Thread: Allow pg_archivecleanup to ignore extensions

Allow pg_archivecleanup to ignore extensions

From
Greg Smith
Date:
One bit of feedback I keep getting from people who archive their WAL
files is that the fairly new pg_archivecleanup utility doesn't handle
the case where those archives are compressed.  As the sort of users who
are concerned about compression are also often ones with giant archives
they struggle to cleanup, they would certainly appreciate having a
bundled utility to take care of that.

The attached patch provides an additional option to the utility to
provide this capability.  It just strips a provided extension off any
matching file it considers before running the test for whether it should
be deleted or not.  It includes updates to the usage message and some
docs about how this might be used.  Code by Jaime Casanova and myself.

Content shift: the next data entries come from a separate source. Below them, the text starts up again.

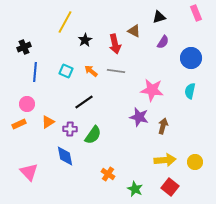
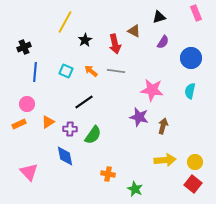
orange cross: rotated 24 degrees counterclockwise
red square: moved 23 px right, 3 px up
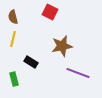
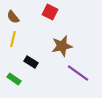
brown semicircle: rotated 24 degrees counterclockwise
purple line: rotated 15 degrees clockwise
green rectangle: rotated 40 degrees counterclockwise
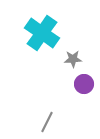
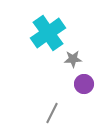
cyan cross: moved 6 px right; rotated 20 degrees clockwise
gray line: moved 5 px right, 9 px up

Here's an example of it working:

$ psql -c "show archive_command"
                  archive_command
----------------------------------------------------
 cp -i %p archive/%f < /dev/null && gzip archive/%f
[Yes, I know that can be written more cleanly.  I call external scripts
with more serious error handling than you can put into a single command
line for this sort of thing in production.]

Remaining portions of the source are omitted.